PLC Functional Block Diagram basics

WIT Solapur - Professional Learning Community

4 Feb 202013:00

Summary

TLDRThis session on PLC programming using Functional Block Diagrams (FBD) introduces participants to the essential concepts and symbols of FBD programming. It covers the five PLC programming methods, emphasizing the graphical nature of FBD. Participants will learn how to connect various blocks, utilize execution control elements, and implement common logical functions like AND, OR, and XOR gates. Practical examples illustrate how to develop functional block diagrams for real-time applications, such as lamp control systems, reinforcing the concepts discussed.
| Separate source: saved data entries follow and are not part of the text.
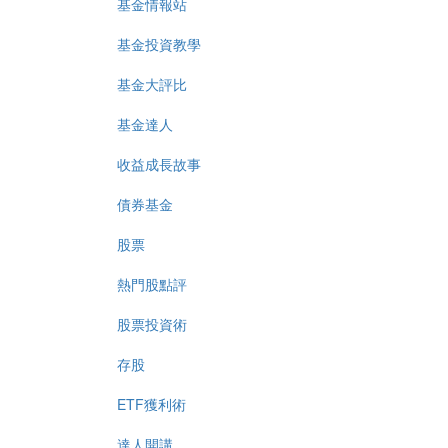
基金情報站
基金投資教學
基金大評比
基金達人
收益成長故事
債券基金
股票
熱門股點評
股票投資術
存股
ETF獲利術
達人開講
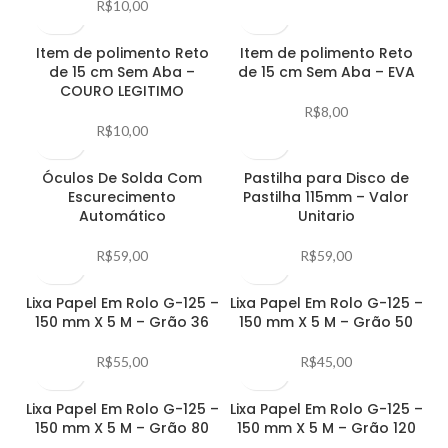
R$
10,00
Item de polimento Reto
Item de polimento Reto
de 15 cm Sem Aba –
de 15 cm Sem Aba – EVA
COURO LEGITIMO
R$
8,00
R$
10,00
Óculos De Solda Com
Pastilha para Disco de
Escurecimento
Pastilha 115mm – Valor
Automático
Unitario
R$
59,00
R$
59,00
Lixa Papel Em Rolo G-125 –
Lixa Papel Em Rolo G-125 –
150 mm X 5 M – Grão 36
150 mm X 5 M – Grão 50
R$
55,00
R$
45,00
Lixa Papel Em Rolo G-125 –
Lixa Papel Em Rolo G-125 –
150 mm X 5 M – Grão 80
150 mm X 5 M – Grão 120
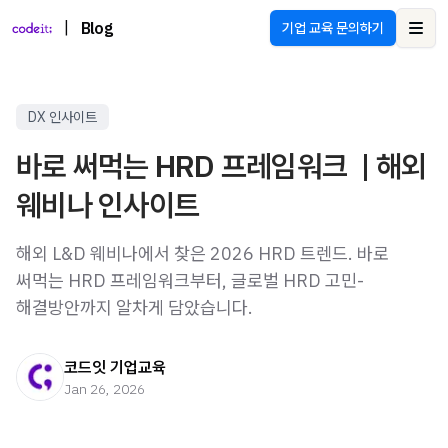
|
Blog
기업 교육 문의하기
Ope
DX 인사이트
바로 써먹는 HRD 프레임워크 | 해외
웨비나 인사이트
해외 L&D 웨비나에서 찾은 2026 HRD 트렌드. 바로
써먹는 HRD 프레임워크부터, 글로벌 HRD 고민-
해결방안까지 알차게 담았습니다.
코드잇 기업교육
Jan 26, 2026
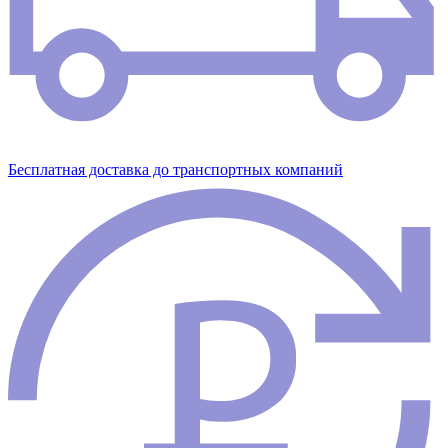
Бесплатная доставка до транспортных компаний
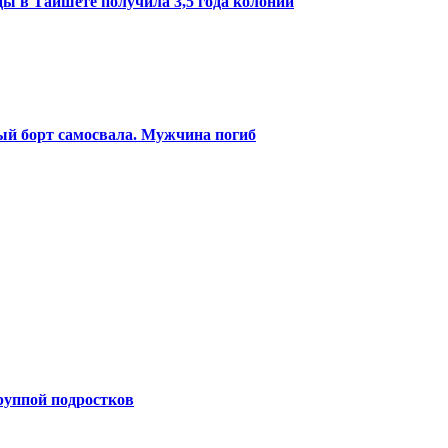
ы в Тайшете получила 3,5 года колонии
ый борт самосвала. Мужчина погиб
руппой подростков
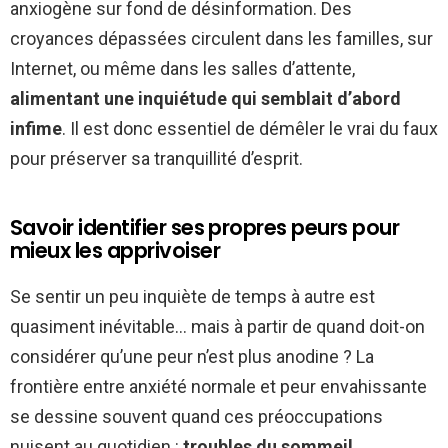
anxiogène sur fond de désinformation. Des
croyances dépassées circulent dans les familles, sur
Internet, ou même dans les salles d’attente,
alimentant une inquiétude qui semblait d’abord
infime
. Il est donc essentiel de démêler le vrai du faux
pour préserver sa tranquillité d’esprit.
Savoir identifier ses propres peurs pour
mieux les apprivoiser
Se sentir un peu inquiète de temps à autre est
quasiment inévitable… mais à partir de quand doit-on
considérer qu’une peur n’est plus anodine ? La
frontière entre anxiété normale et peur envahissante
se dessine souvent quand ces préoccupations
nuisent au quotidien :
troubles du sommeil,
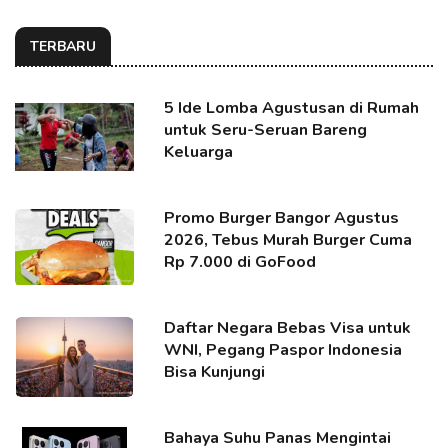
TERBARU
5 Ide Lomba Agustusan di Rumah
untuk Seru-Seruan Bareng
Keluarga
Promo Burger Bangor Agustus
2026, Tebus Murah Burger Cuma
Rp 7.000 di GoFood
Daftar Negara Bebas Visa untuk
WNI, Pegang Paspor Indonesia
Bisa Kunjungi
Bahaya Suhu Panas Mengintai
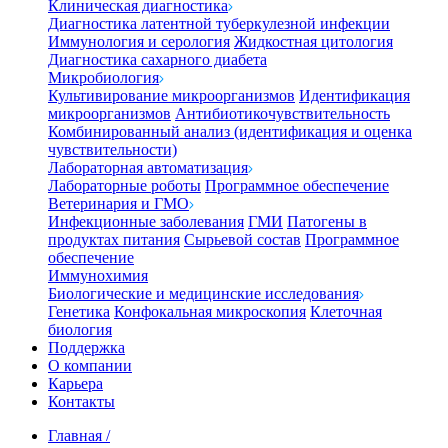
Клиническая диагностика
Диагностика латентной туберкулезной инфекции
Иммунология и серология
Жидкостная цитология
Диагностика сахарного диабета
Микробиология
Культивирование микроорганизмов
Идентификация
микроорганизмов
Антибиотикочувствительность
Комбинированный анализ (идентификация и оценка
чувствительности)
Лабораторная автоматизация
Лабораторные роботы
Программное обеспечение
Ветеринария и ГМО
Инфекционные заболевания
ГМИ
Патогены в
продуктах питания
Сырьевой состав
Программное
обеспечение
Иммунохимия
Биологические и медицинские исследования
Генетика
Конфокальная микроскопия
Клеточная
биология
Поддержка
О компании
Карьера
Контакты
Главная
/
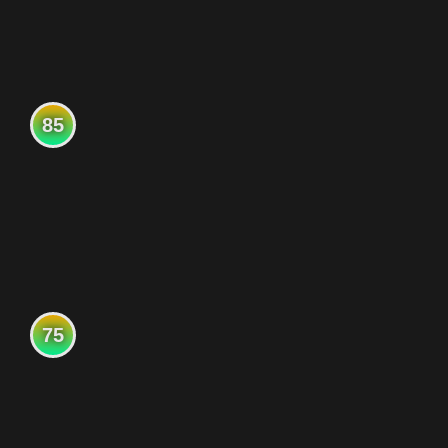
85
75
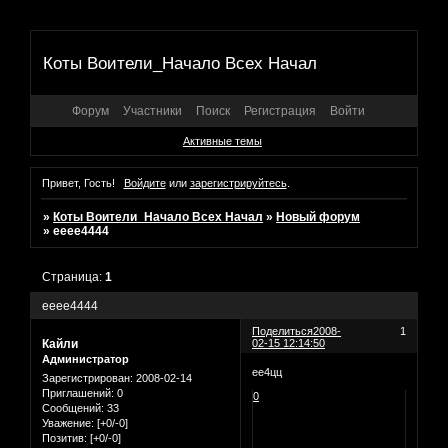
Коты Воители_Начало Всех Начал
Форум
Участники
Поиск
Регистрация
Войти
Активные темы
Привет, Гость!
Войдите
или
зарегистрируйтесь
.
»
Коты Воители_Начало Всех Начал
»
Новый форум
»
ееее4444
Страница:
1
ееее4444
Поделиться
2008-
1
Кайли
02-15 12:14:50
Администратор
ее4цц
Зарегистрирован
: 2008-02-14
Приглашений:
0
0
Сообщений:
33
Уважение:
[+0/-0]
Позитив:
[+0/-0]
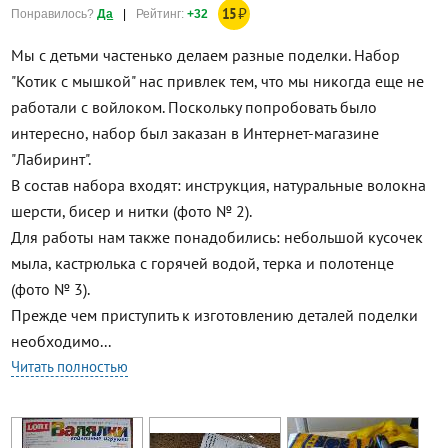
15
₽
Понравилось?
Да
|
Рейтинг:
+32
Мы с детьми частенько делаем разные поделки. Набор
"Котик с мышкой" нас привлек тем, что мы никогда еще не
работали с войлоком. Поскольку попробовать было
интересно, набор был заказан в Интернет-магазине
"Лабиринт".
В состав набора входят: инструкция, натуральные волокна
шерсти, бисер и нитки (фото № 2).
Для работы нам также понадобились: небольшой кусочек
мыла, кастрюлька с горячей водой, терка и полотенце
(фото № 3).
Прежде чем приступить к изготовлению деталей поделки
необходимо...
Читать полностью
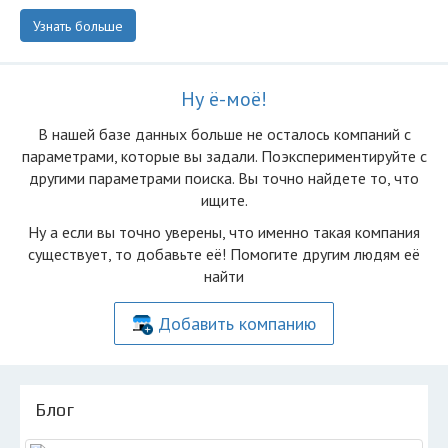
Узнать больше
Ну ё-моё!
В нашей базе данных больше не осталоcь компаний с
параметрами, которые вы задали. Поэкспериментируйте с
другими параметрами поиска. Вы точно найдете то, что
ищите.
Ну а если вы точно уверены, что именно такая компания
существует, то добавьте её! Помогите другим людям её
найти
Добавить компанию
Блог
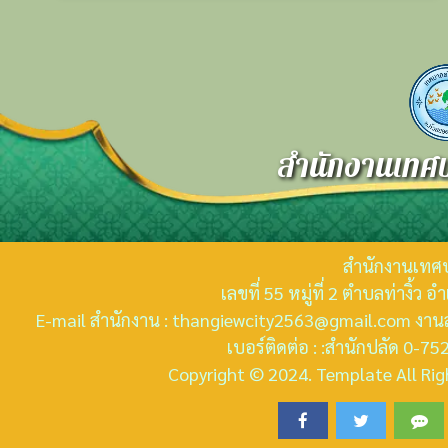
สำนักงานเทศบ
สำนักงานเทศบ
เลขที่ 55 หมู่ที่ 2 ตำบลท่างิ้ว
E-mail สำนักงาน : thangiewcity2563@gmail.com งานส
เบอร์ติดต่อ : :สำนักปลัด 0-
Copyright © 2024. Template All Righ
Overall, the session equips attendees with the foundational knowledge to create effective PLC control systems.

Takeaways

📚 The session focuses on PLC programming using Functional Block Diagrams (FBD), covering structure, symbols, and basic logic functions.
🔍 Participants will learn about the five programming methods for PLCs: Ladder Diagram, Functional Block Diagram, Instruction List, Sequential Function Charts, and Structured Text.
⚙️ FBD is a graphical language that shows signal and data flows through blocks, allowing for multiple outputs from program instruction units.
🔗 Connections in FBD can be horizontal or vertical, but direct wiring of outputs together is forbidden; a boolean block is used to combine outputs instead.
🚦 Execution control elements include unconditional and conditional returns, as well as unconditional and conditional jumps, essential for program flow.
📦 Function blocks can be standard or user-defined and are represented by square boxes with defined inputs and outputs.
🔗 Connectors are used to continue a network on a new line, linking outputs from previous networks effectively.
🔤 Common symbols in FBD include AND, OR, XOR, and NOR gates, each with specific output conditions based on their inputs.
📝 An example boolean function is provided, illustrating the use of an OR gate and an inverter in FBD.
💡 A real-time application example involves controlling a lamp based on pump and pressure conditions, demonstrating practical use of FBD in PLC programming.

Q & A

What is the main focus of the session on PLC programming?
-The session focuses on PLC programming using Functional Block Diagrams (FBD), teaching participants about the structure, basic symbols, and how to write simple logic functions.
What are the five programming methods used for PLC programming according to the IEC 61131-3 standard?
-The five programming methods are Ladder Diagram, Functional Block Diagram, Instruction List, Sequential Function Charts, and Structured Text.
How are inputs and outputs represented in Functional Block Diagrams?
-In Functional Block Diagrams, inputs are represented on the left side of a block, while outputs are on the right side, with the function specified inside the block.
What is the significance of the IEC 61131-3 standard?
-The IEC 61131-3 standard provides guidelines and definitions for programming methods in PLCs, ensuring consistency and interoperability in PLC programming.
What types of connections are used in Functional Block Diagram programming?
-Functional Block Diagrams utilize horizontal and vertical connections to link different blocks or elements. However, wiring multiple outputs together is forbidden.
What is the purpose of the Boolean OR block in FBD?
-The Boolean OR block is used to combine multiple outputs into a single signal, allowing for logical operations where outputs cannot be directly wired together.
Can function blocks in FBD be duplicated or instantiated multiple times?
-Yes, function blocks can be copied and instantiated multiple times within the Functional Block Diagram, allowing for modular and reusable programming.
What are the four main graphical objects in Functional Block Diagram programming?
-The four main graphical objects are connections, execution control elements, function blocks, and connectors, each serving specific purposes in programming.
How is a simple Boolean function like Q = A + B' represented in FBD?
-In FBD, the function Q = A + B' is represented using an OR gate and a NOT gate, where input A is used directly, and input B is inverted before entering the OR function block.
What is an example of a real-time application described in the session?
-An example described is a lamp that is switched on if a pump is running and the pressure is satisfactory, or if a lamp test switch is closed, demonstrating practical use of FBD in control systems.